**Records for this exercise**
.....
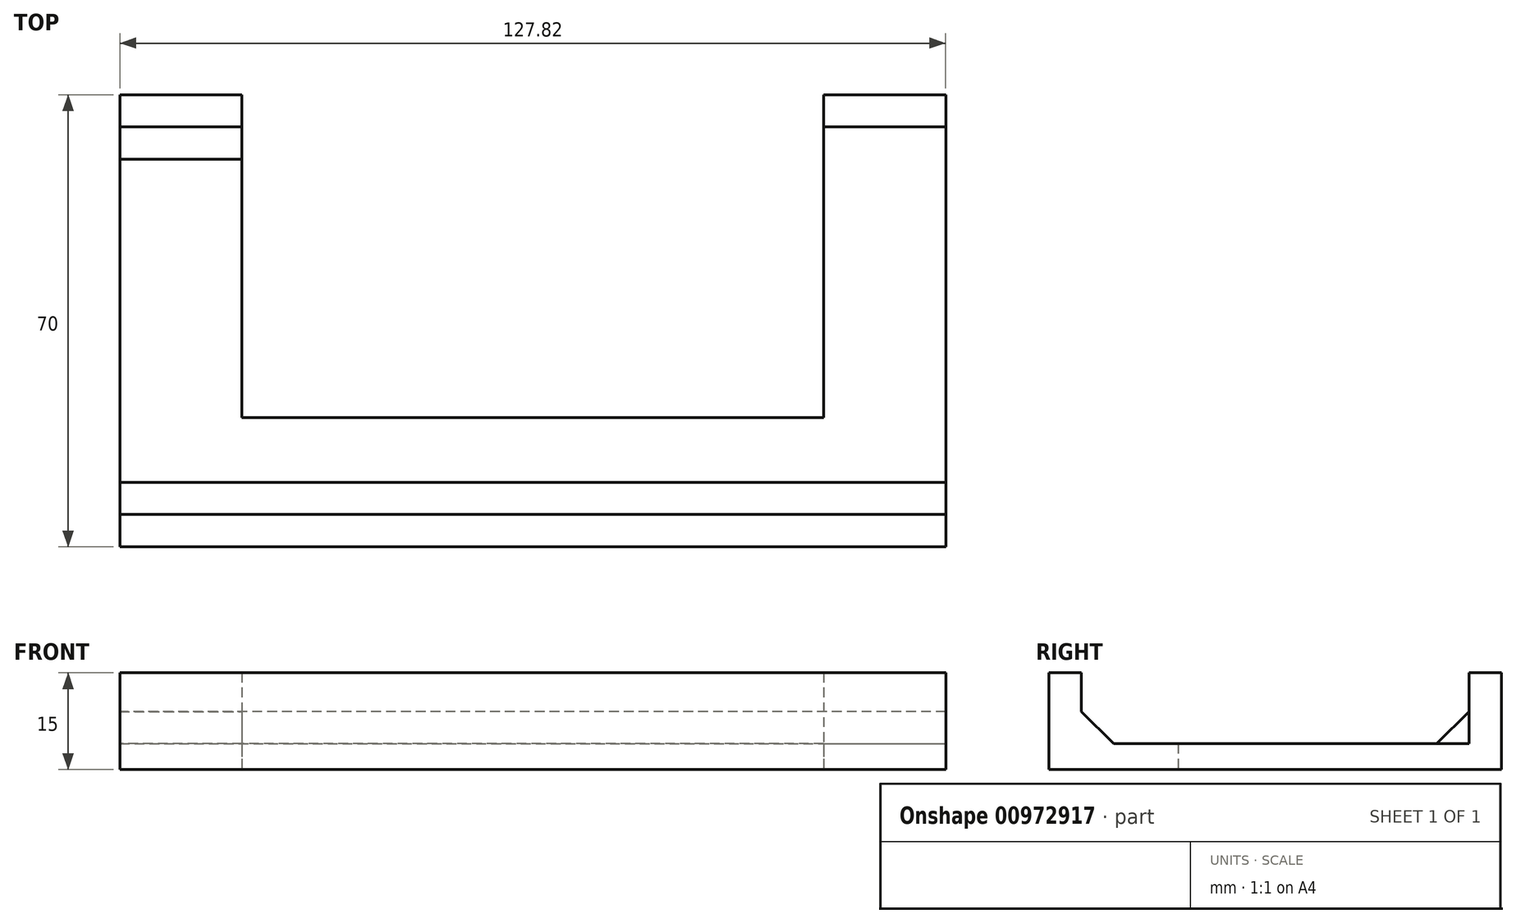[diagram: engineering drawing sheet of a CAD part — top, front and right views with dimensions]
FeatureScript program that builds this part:
annotation { "Feature Type Name" : "Feature", "Feature Type Description" : "" }
export const myFeature = defineFeature(function(context is Context, id is Id, definition is map)
    precondition{}
    {
        {
            var Q0;
            Q0=qCreatedBy(makeId("Top.planeOp"),FACE);
            var sketch = newSketch(context, id + "F0", { "sketchPlane" : qUnion([Q0])});
            skLineSegment(sketch, "E0", {"start": v(-44.02, 43.34) * mm, "end": v(-44.02, -26.66) * mm});
            skLineSegment(sketch, "E1", {"start": v(-44.02, -26.66) * mm, "end": v(83.8, -26.66) * mm});
            skLineSegment(sketch, "E2", {"start": v(83.8, -26.66) * mm, "end": v(83.8, 43.34) * mm});
            skLineSegment(sketch, "E3", {"start": v(83.8, 43.34) * mm, "end": v(64.9, 43.34) * mm});
            skLineSegment(sketch, "E4", {"start": v(64.9, 43.34) * mm, "end": v(64.9, -6.66) * mm});
            skLineSegment(sketch, "E5", {"start": v(64.9, -6.66) * mm, "end": v(-25.1, -6.66) * mm});
            skLineSegment(sketch, "E6", {"start": v(-25.1, -6.66) * mm, "end": v(-25.1, 43.34) * mm});
            skLineSegment(sketch, "E7", {"start": v(-25.1, 43.34) * mm, "end": v(-44.02, 43.34) * mm});
            skLineSegment(sketch, "E8", {"start": v(-44.02, -21.66) * mm, "end": v(83.8, -21.66) * mm});
            skLineSegment(sketch, "E9", {"start": v(-44.02, 38.34) * mm, "end": v(-25.1, 38.34) * mm});
            skLineSegment(sketch, "E10.trimOffspring", {"start": v(64.9, 38.34) * mm, "end": v(83.8, 38.34) * mm});
            skSolve(sketch);
        }
        {
            var Q0;
            {var subQ0=sQuery(id+"F0.wireOp",EDGE,"E5");Q0=makeQuery(id+"F0.imprint","IMPRINT",FACE,{"disambiguationData":[TD([[makeQuery(id+"F0.imprint","IMPRINT",EDGE,{"derivedFrom":subQ0}),1.0]])]});}
            var Q1;
            {var subQ0=sQuery(id+"F0.wireOp",EDGE,"E1");Q1=makeQuery(id+"F0.imprint","IMPRINT",FACE,{"disambiguationData":[TD([[makeQuery(id+"F0.imprint","IMPRINT",EDGE,{"derivedFrom":subQ0}),1.0]])]});}
            var Q2;
            {var subQ0=sQuery(id+"F0.wireOp",EDGE,"E7");Q2=makeQuery(id+"F0.imprint","IMPRINT",FACE,{"disambiguationData":[TD([[makeQuery(id+"F0.imprint","IMPRINT",EDGE,{"derivedFrom":subQ0}),1.0]])]});}
            extrude(context, id + "F1", {"entities" : qUnion([Q0, Q1, Q2]), "depth" : 4 * mm, "offsetDistance" : 25 * mm});
        }
        {
            var Q0;
            {var subQ0=sQuery(id+"F0.wireOp",EDGE,"E1");Q0=makeQuery(id+"F0.imprint","IMPRINT",FACE,{"disambiguationData":[TD([[makeQuery(id+"F0.imprint","IMPRINT",EDGE,{"derivedFrom":subQ0}),1.0]])]});}
            var Q1;
            {var subQ0=sQuery(id+"F0.wireOp",EDGE,"E7");Q1=makeQuery(id+"F0.imprint","IMPRINT",FACE,{"disambiguationData":[TD([[makeQuery(id+"F0.imprint","IMPRINT",EDGE,{"derivedFrom":subQ0}),1.0]])]});}
            var Q2;
            {var subQ0=sQuery(id+"F0.wireOp",EDGE,"E3");Q2=makeQuery(id+"F0.imprint","IMPRINT",FACE,{"disambiguationData":[TD([[makeQuery(id+"F0.imprint","IMPRINT",EDGE,{"derivedFrom":subQ0}),1.0]])]});}
            extrude(context, id + "F2", {"entities" : qUnion([Q0, Q1, Q2]), "operationType" : NewBodyOperationType.ADD, "depth" : 15 * mm, "offsetDistance" : 25 * mm});
        }
        {
            var Q0;
            Q0=makeQuery(id+"F2.boolean.opBoolean","INTERSECT",EDGE,{"derivedFrom":[makeQuery(id+"F1.opExtrude","CAP_FACE",FACE,{"disambiguationData":[OSD([sQuery(id+"F0.wireOp",EDGE,"E0"),sQuery(id+"F0.wireOp",EDGE,"E1"),sQuery(id+"F0.wireOp",EDGE,"E2"),sQuery(id+"F0.wireOp",EDGE,"E4"),sQuery(id+"F0.wireOp",EDGE,"E5"),sQuery(id+"F0.wireOp",EDGE,"E6"),sQuery(id+"F0.wireOp",EDGE,"E7"),sQuery(id+"F0.wireOp",EDGE,"E10.trimOffspring")])],"isStart":false}),makeQuery(id+"F2.opExtrude","SWEPT_FACE",FACE,{"disambiguationData":[OSD([sQuery(id+"F0.wireOp",EDGE,"E8")])]})]});
            var Q1;
            Q1=makeQuery(id+"F2.boolean.opBoolean","INTERSECT",EDGE,{"derivedFrom":[makeQuery(id+"F1.opExtrude","CAP_FACE",FACE,{"disambiguationData":[OSD([sQuery(id+"F0.wireOp",EDGE,"E0"),sQuery(id+"F0.wireOp",EDGE,"E1"),sQuery(id+"F0.wireOp",EDGE,"E2"),sQuery(id+"F0.wireOp",EDGE,"E4"),sQuery(id+"F0.wireOp",EDGE,"E5"),sQuery(id+"F0.wireOp",EDGE,"E6"),sQuery(id+"F0.wireOp",EDGE,"E7"),sQuery(id+"F0.wireOp",EDGE,"E10.trimOffspring")])],"isStart":false}),makeQuery(id+"F2.opExtrude","SWEPT_FACE",FACE,{"disambiguationData":[OSD([sQuery(id+"F0.wireOp",EDGE,"E9")])]})]});
            var Q2;
            Q2=makeQuery(id+"F1.opExtrude","CAP_EDGE",EDGE,{"disambiguationData":[OSD([sQuery(id+"F0.wireOp",EDGE,"E10.trimOffspring")])],"isStart":false});
            chamfer(context, id + "F3", {"entities" : qUnion([Q0, Q1, Q2]), "width" : 5 * mm, "tangentPropagation" : true});
        }
    });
.....
**Given problem**
Reproduce the material above word for word, leaving out the picture.

**The result**
[diagram: engineering drawing sheet of a CAD part — top, front and right views with dimensions]
FeatureScript program that builds this part:
annotation { "Feature Type Name" : "Feature", "Feature Type Description" : "" }
export const myFeature = defineFeature(function(context is Context, id is Id, definition is map)
    precondition{}
    {
        {
            var Q0;
            Q0=qCreatedBy(makeId("Top.planeOp"),FACE);
            var sketch = newSketch(context, id + "F0", { "sketchPlane" : qUnion([Q0])});
            skLineSegment(sketch, "E0", {"start": v(-44.02, 43.34) * mm, "end": v(-44.02, -26.66) * mm});
            skLineSegment(sketch, "E1", {"start": v(-44.02, -26.66) * mm, "end": v(83.8, -26.66) * mm});
            skLineSegment(sketch, "E2", {"start": v(83.8, -26.66) * mm, "end": v(83.8, 43.34) * mm});
            skLineSegment(sketch, "E3", {"start": v(83.8, 43.34) * mm, "end": v(64.9, 43.34) * mm});
            skLineSegment(sketch, "E4", {"start": v(64.9, 43.34) * mm, "end": v(64.9, -6.66) * mm});
            skLineSegment(sketch, "E5", {"start": v(64.9, -6.66) * mm, "end": v(-25.1, -6.66) * mm});
            skLineSegment(sketch, "E6", {"start": v(-25.1, -6.66) * mm, "end": v(-25.1, 43.34) * mm});
            skLineSegment(sketch, "E7", {"start": v(-25.1, 43.34) * mm, "end": v(-44.02, 43.34) * mm});
            skLineSegment(sketch, "E8", {"start": v(-44.02, -21.66) * mm, "end": v(83.8, -21.66) * mm});
            skLineSegment(sketch, "E9", {"start": v(-44.02, 38.34) * mm, "end": v(-25.1, 38.34) * mm});
            skLineSegment(sketch, "E10.trimOffspring", {"start": v(64.9, 38.34) * mm, "end": v(83.8, 38.34) * mm});
            skSolve(sketch);
        }
        {
            var Q0;
            {var subQ0=sQuery(id+"F0.wireOp",EDGE,"E5");Q0=makeQuery(id+"F0.imprint","IMPRINT",FACE,{"disambiguationData":[TD([[makeQuery(id+"F0.imprint","IMPRINT",EDGE,{"derivedFrom":subQ0}),1.0]])]});}
            var Q1;
            {var subQ0=sQuery(id+"F0.wireOp",EDGE,"E1");Q1=makeQuery(id+"F0.imprint","IMPRINT",FACE,{"disambiguationData":[TD([[makeQuery(id+"F0.imprint","IMPRINT",EDGE,{"derivedFrom":subQ0}),1.0]])]});}
            var Q2;
            {var subQ0=sQuery(id+"F0.wireOp",EDGE,"E7");Q2=makeQuery(id+"F0.imprint","IMPRINT",FACE,{"disambiguationData":[TD([[makeQuery(id+"F0.imprint","IMPRINT",EDGE,{"derivedFrom":subQ0}),1.0]])]});}
            extrude(context, id + "F1", {"entities" : qUnion([Q0, Q1, Q2]), "depth" : 4 * mm, "offsetDistance" : 25 * mm});
        }
        {
            var Q0;
            {var subQ0=sQuery(id+"F0.wireOp",EDGE,"E1");Q0=makeQuery(id+"F0.imprint","IMPRINT",FACE,{"disambiguationData":[TD([[makeQuery(id+"F0.imprint","IMPRINT",EDGE,{"derivedFrom":subQ0}),1.0]])]});}
            var Q1;
            {var subQ0=sQuery(id+"F0.wireOp",EDGE,"E7");Q1=makeQuery(id+"F0.imprint","IMPRINT",FACE,{"disambiguationData":[TD([[makeQuery(id+"F0.imprint","IMPRINT",EDGE,{"derivedFrom":subQ0}),1.0]])]});}
            var Q2;
            {var subQ0=sQuery(id+"F0.wireOp",EDGE,"E3");Q2=makeQuery(id+"F0.imprint","IMPRINT",FACE,{"disambiguationData":[TD([[makeQuery(id+"F0.imprint","IMPRINT",EDGE,{"derivedFrom":subQ0}),1.0]])]});}
            extrude(context, id + "F2", {"entities" : qUnion([Q0, Q1, Q2]), "operationType" : NewBodyOperationType.ADD, "depth" : 15 * mm, "offsetDistance" : 25 * mm});
        }
        {
            var Q0;
            Q0=makeQuery(id+"F2.boolean.opBoolean","INTERSECT",EDGE,{"derivedFrom":[makeQuery(id+"F1.opExtrude","CAP_FACE",FACE,{"disambiguationData":[OSD([sQuery(id+"F0.wireOp",EDGE,"E0"),sQuery(id+"F0.wireOp",EDGE,"E1"),sQuery(id+"F0.wireOp",EDGE,"E2"),sQuery(id+"F0.wireOp",EDGE,"E4"),sQuery(id+"F0.wireOp",EDGE,"E5"),sQuery(id+"F0.wireOp",EDGE,"E6"),sQuery(id+"F0.wireOp",EDGE,"E7"),sQuery(id+"F0.wireOp",EDGE,"E10.trimOffspring")])],"isStart":false}),makeQuery(id+"F2.opExtrude","SWEPT_FACE",FACE,{"disambiguationData":[OSD([sQuery(id+"F0.wireOp",EDGE,"E8")])]})]});
            var Q1;
            Q1=makeQuery(id+"F2.boolean.opBoolean","INTERSECT",EDGE,{"derivedFrom":[makeQuery(id+"F1.opExtrude","CAP_FACE",FACE,{"disambiguationData":[OSD([sQuery(id+"F0.wireOp",EDGE,"E0"),sQuery(id+"F0.wireOp",EDGE,"E1"),sQuery(id+"F0.wireOp",EDGE,"E2"),sQuery(id+"F0.wireOp",EDGE,"E4"),sQuery(id+"F0.wireOp",EDGE,"E5"),sQuery(id+"F0.wireOp",EDGE,"E6"),sQuery(id+"F0.wireOp",EDGE,"E7"),sQuery(id+"F0.wireOp",EDGE,"E10.trimOffspring")])],"isStart":false}),makeQuery(id+"F2.opExtrude","SWEPT_FACE",FACE,{"disambiguationData":[OSD([sQuery(id+"F0.wireOp",EDGE,"E9")])]})]});
            var Q2;
            Q2=makeQuery(id+"F1.opExtrude","CAP_EDGE",EDGE,{"disambiguationData":[OSD([sQuery(id+"F0.wireOp",EDGE,"E10.trimOffspring")])],"isStart":false});
            chamfer(context, id + "F3", {"entities" : qUnion([Q0, Q1, Q2]), "width" : 5 * mm, "tangentPropagation" : true});
        }
    });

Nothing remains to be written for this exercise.